Your baby grows right before your eyes. The first smile melts your heart and then the giggles. Them looking at you when you say their name and making eye contact. The sitting up, crawling and walking, hitting all the milestones. You and your husband betting on what will be said first “mama” or “dada”... and it turns out to be “baba”. We as parents, cherish these moments and they are stored in our love tank. But what happens when your child doesn’t make eye contact with you. They smile and they giggle, they are happy. This beautiful baby is growing, they seem to be hitting all their milestones… and then you wait and you wait and you wait… and there is silence.
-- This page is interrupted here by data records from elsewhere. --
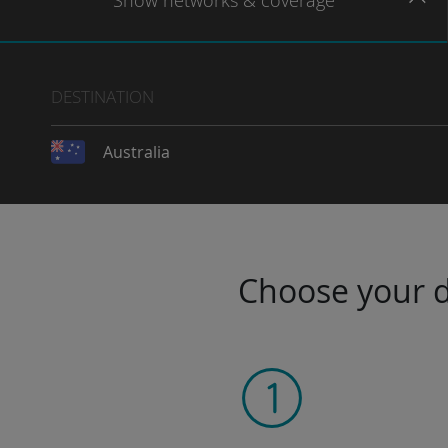
Show
networks
& coverage
DESTINATION
Australia
Choose your da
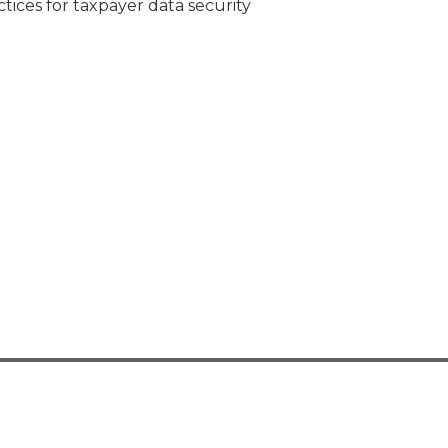
tices for taxpayer data security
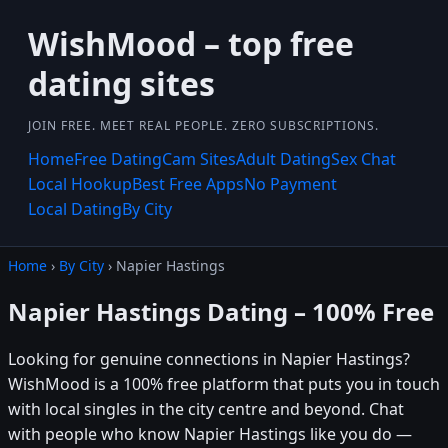
WishMood – top free
dating sites
JOIN FREE. MEET REAL PEOPLE. ZERO SUBSCRIPTIONS.
Home
Free Dating
Cam Sites
Adult Dating
Sex Chat
Local Hookup
Best Free Apps
No Payment
Local Dating
By City
Home
›
By City
› Napier Hastings
Napier Hastings Dating – 100% Free
Looking for genuine connections in Napier Hastings?
WishMood is a 100% free platform that puts you in touch
with local singles in the city centre and beyond. Chat
with people who know Napier Hastings like you do —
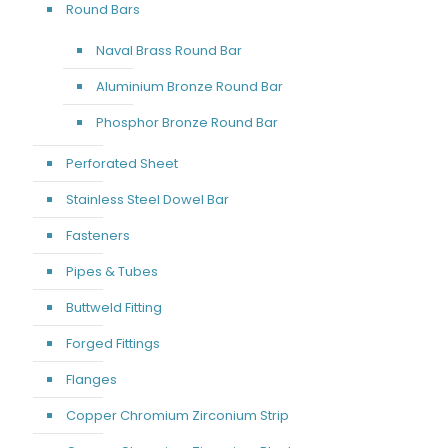
Round Bars
Naval Brass Round Bar
Aluminium Bronze Round Bar
Phosphor Bronze Round Bar
Perforated Sheet
Stainless Steel Dowel Bar
Fasteners
Pipes & Tubes
Buttweld Fitting
Forged Fittings
Flanges
Copper Chromium Zirconium Strip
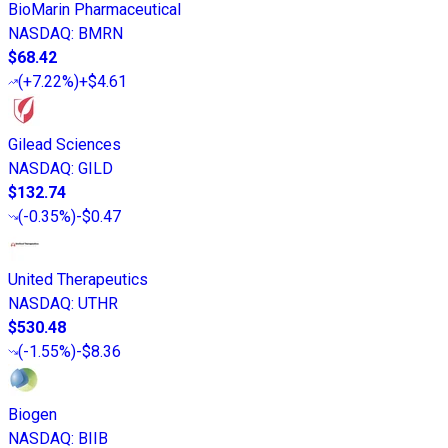
BioMarin Pharmaceutical
NASDAQ
:
BMRN
$68.42
(
+7.22%
)
+$4.61
Gilead Sciences
NASDAQ
:
GILD
$132.74
(
-0.35%
)
-$0.47
United Therapeutics
NASDAQ
:
UTHR
$530.48
(
-1.55%
)
-$8.36
Biogen
NASDAQ
:
BIIB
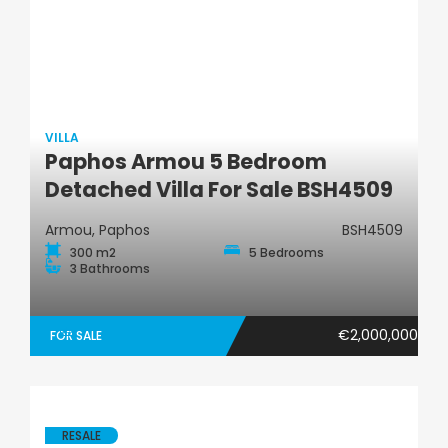
VILLA
Paphos Armou 5 Bedroom
Villa
Detached Villa For Sale BSH4509
Armou, Paphos
BSH4509
300 m2
5 Bedrooms
3 Bathrooms
€2,000,000
FOR SALE
RESALE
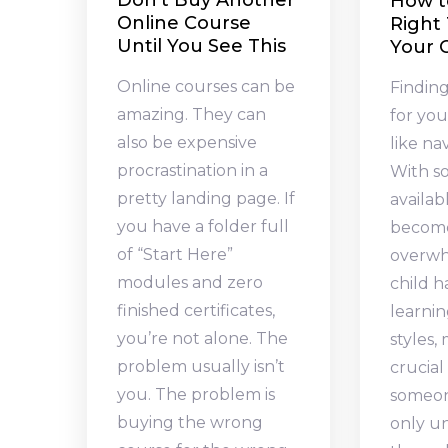
Don’t Buy Another
How t
Online Course
Right 
Until You See This
Your C
Online courses can be
Finding
amazing. They can
for you
also be expensive
like na
procrastination in a
With s
pretty landing page. If
availabl
you have a folder full
becom
of “Start Here”
overwh
modules and zero
child 
finished certificates,
learni
you’re not alone. The
styles,
problem usually isn’t
crucial
you. The problem is
someon
buying the wrong
only u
There is no “mama” or “dada”, no “baba”, no “b”. Being a first time parent, you may think your baby is a late bloomer - but what if they aren’t… what if there is “something wrong.” This is the fear of all parents… the what if something is wrong. What if they aren’t getting enough milk, what if they aren’t crawling, what if they aren’t talking and all the other toddlers in mommy and me are. The what if’s carry on through our kids entire lives. Elementary School: What if they don’t have friends, what if they struggle with reading - are they dyslexic, what if they are being bullied, can’t spell, can’t sit still or make a complete sentence. What if’s in High School get a little more serious. What if they drink and drive, what if they are depressed, what if they won’t talk to you when they need to, what if they skip school or their grades are below average, what if they don’t make the track team or get asked to prom…. What if… I think this is why I don’t sleep at night.
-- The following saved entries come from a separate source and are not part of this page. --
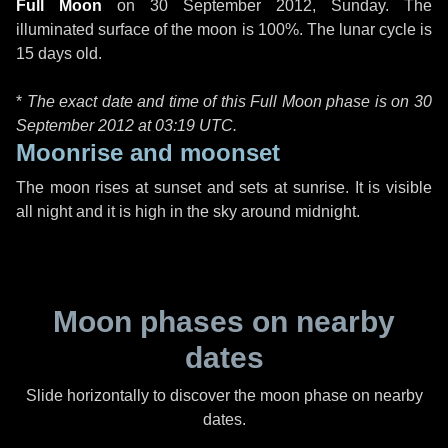
Full Moon
on
30 September 2012, Sunday
. The
illuminated surface of the moon is 100%. The lunar cycle is
15 days old.
*
The exact date and time of this Full Moon phase is on 30
September 2012 at
03:19 UTC
.
Moonrise and moonset
The moon rises at sunset and sets at sunrise. It is visible
all night and it is high in the sky around midnight.
Moon phases on nearby
dates
Slide horizontally to discover the moon phase on nearby
dates.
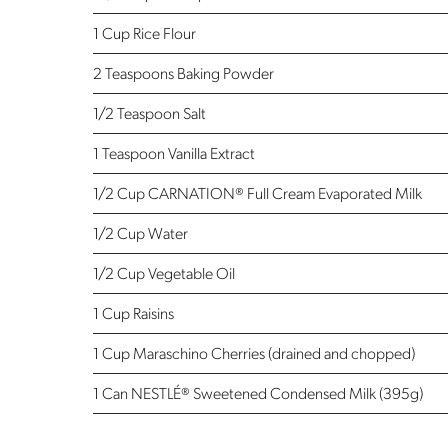
1 Cup Rice Flour
2 Teaspoons Baking Powder
1/2 Teaspoon Salt
1 Teaspoon Vanilla Extract
1/2 Cup CARNATION® Full Cream Evaporated Milk
1/2 Cup Water
1/2 Cup Vegetable Oil
1 Cup Raisins
1 Cup Maraschino Cherries
(drained and chopped)
1 Can NESTLÉ® Sweetened Condensed Milk (395g)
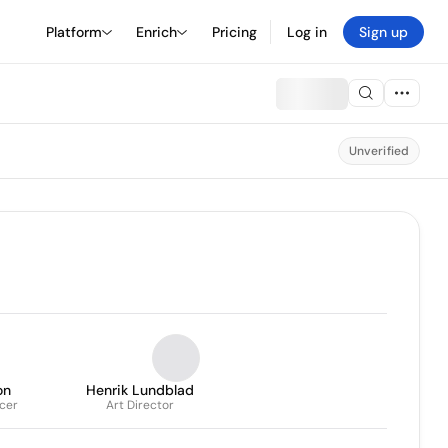
Platform
Enrich
Pricing
Log in
Sign up
Unverified
on
Henrik Lundblad
icer
Art Director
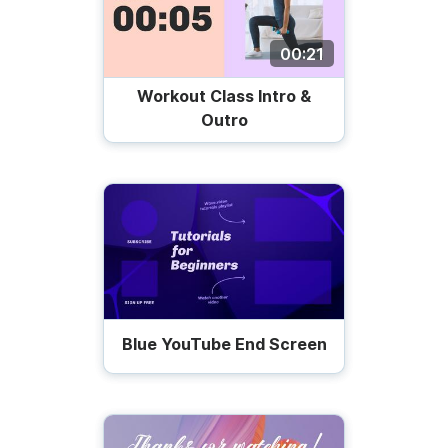
00:21
Workout Class Intro &
Outro
Blue YouTube End Screen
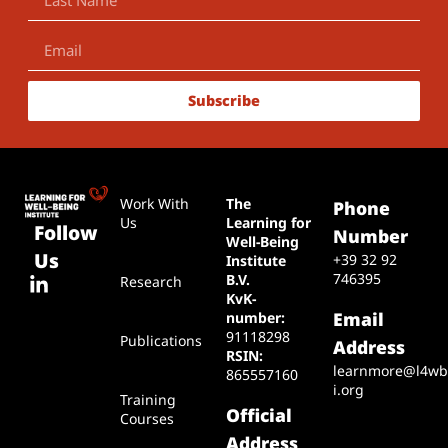
Subscribe
Work With
The
Phone
Us
Learning for
Follow
Number
Well-Being
Us
+39 32 92
Institute
746395
B.V.
Research
KvK-
Email
number:
91118298
Publications
Address
RSIN:
learnmore@l4wb
865557160
i.org
Training
Official
Courses
Address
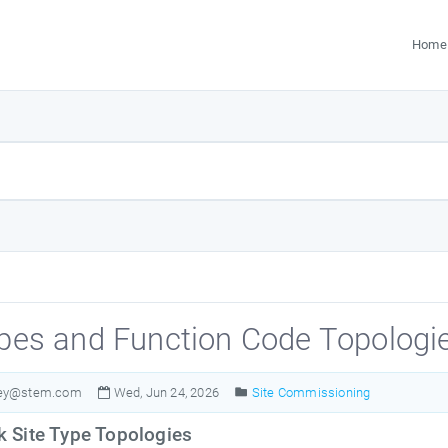
Home
ypes and Function Code Topologi
ley@stem.com
Wed, Jun 24, 2026
Site Commissioning
 Site Type Topologies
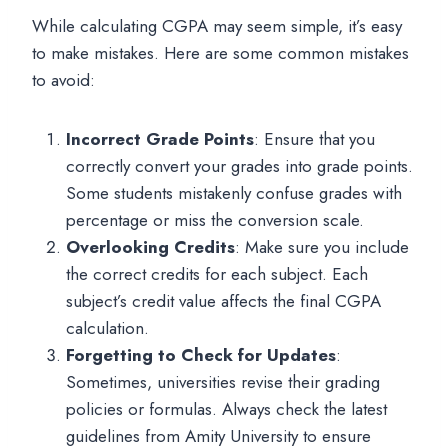
While calculating CGPA may seem simple, it’s easy
to make mistakes. Here are some common mistakes
to avoid:
Incorrect Grade Points
: Ensure that you
correctly convert your grades into grade points.
Some students mistakenly confuse grades with
percentage or miss the conversion scale.
Overlooking Credits
: Make sure you include
the correct credits for each subject. Each
subject’s credit value affects the final CGPA
calculation.
Forgetting to Check for Updates
:
Sometimes, universities revise their grading
policies or formulas. Always check the latest
guidelines from Amity University to ensure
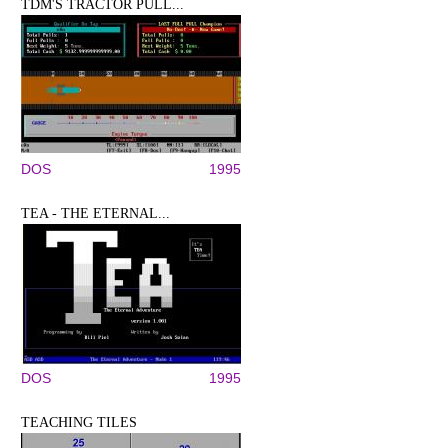
TDM'S TRACTOR PULL...
DOS
1995
TEA - THE ETERNAL...
DOS
1995
TEACHING TILES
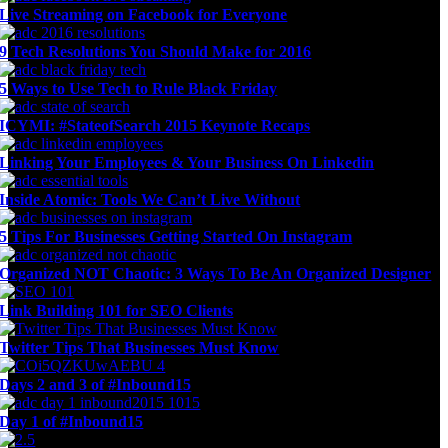
Live Streaming on Facebook for Everyone
9 Tech Resolutions You Should Make for 2016
5 Ways to Use Tech to Rule Black Friday
ICYMI: #StateofSearch 2015 Keynote Recaps
Linking Your Employees & Your Business On Linkedin
Inside Atomic: Tools We Can’t Live Without
5 Tips For Businesses Getting Started On Instagram
Organized NOT Chaotic: 3 Ways To Be An Organized Designer
Link Building 101 for SEO Clients
Twitter Tips That Businesses Must Know
Days 2 and 3 of #Inbound15
Day 1 of #Inbound15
My what if’s have been many and from an early age, with my middle son being diagnosed Autistic. Caden has surpassed any and all goals that have been set before him. We were lucky to intervene early and he has worked harder than I have ever worked. He has determination and drive and sometimes frustration, but he knows their is something greater at the end of the tunnel. He is working for the best prize ever - himself. He is working to be him, to be the true Caden, the one who thrives and is whitty and has a sly sense of humor - the Caden that he knows he is. His potential is endless and there is no stopping this kid.
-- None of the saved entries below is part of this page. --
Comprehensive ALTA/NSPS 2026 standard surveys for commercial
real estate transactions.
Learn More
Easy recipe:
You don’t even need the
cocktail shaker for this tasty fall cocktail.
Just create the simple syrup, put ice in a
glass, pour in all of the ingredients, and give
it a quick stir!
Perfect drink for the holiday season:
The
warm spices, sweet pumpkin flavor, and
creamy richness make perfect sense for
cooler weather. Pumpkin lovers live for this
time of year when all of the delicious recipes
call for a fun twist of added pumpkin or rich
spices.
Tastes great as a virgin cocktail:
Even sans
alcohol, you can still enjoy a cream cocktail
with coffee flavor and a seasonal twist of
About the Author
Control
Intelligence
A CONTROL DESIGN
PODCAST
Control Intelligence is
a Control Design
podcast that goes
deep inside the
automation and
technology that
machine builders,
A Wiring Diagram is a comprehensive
What if he is not accepted, made fun of or looked at as less than. What if? At an early age, a friend of mine who has a son with Down Syndrome and I talked…. We discussed our kids and how we hated knowing they would be judged for the rest of their lives. It broke her heart that her son would always be seen for his disability. Every room he entered, park he played in or restaurant they ate at, he would be the “kid with downs.” I on the other hand wished that my son would have a red dot on him, telling people this kid was autistic. Of course neither of us want our kids to have a label. For me, it is extremely difficult to have a high functioning kid on the spectrum that is looked at as typical, but isn’t. Caden would do things in a play situation, like sitting at the end of a slide in a play structure - because he loved being smashed into. For the 3rd time over the loudspeaker I heard, “to the kid who is at the end of the slide, this is the last time we are telling you… “ I don’t want Caden to be treated differently, and we have raised him with the same expectations as our other kids, but a little understanding sometimes would be nice. Because Caden doesn’t have a red dot, people are unaware of his autism. I have to take the time to remedy the situation with a conversation on how I was sorry, but my child is autistic and he is not being rude or disrespectful by not listening, he is just in a “zone” right now. Having to explain my child's abilities and weaknesses everytime we are out in public can be exhausting. So, win or loose, red dot or not… our kids are our kids. The what if’s are the same, and the judgments will continue. We as parents can only do our best to expose them to the world so they can discover and find themselves. They are going to find that they are capable of doing anything, there may be obstacles along the way, but one thing I do know, is these kids are strong, courageous, determined, one of a kind warriors who are ready to take on the world.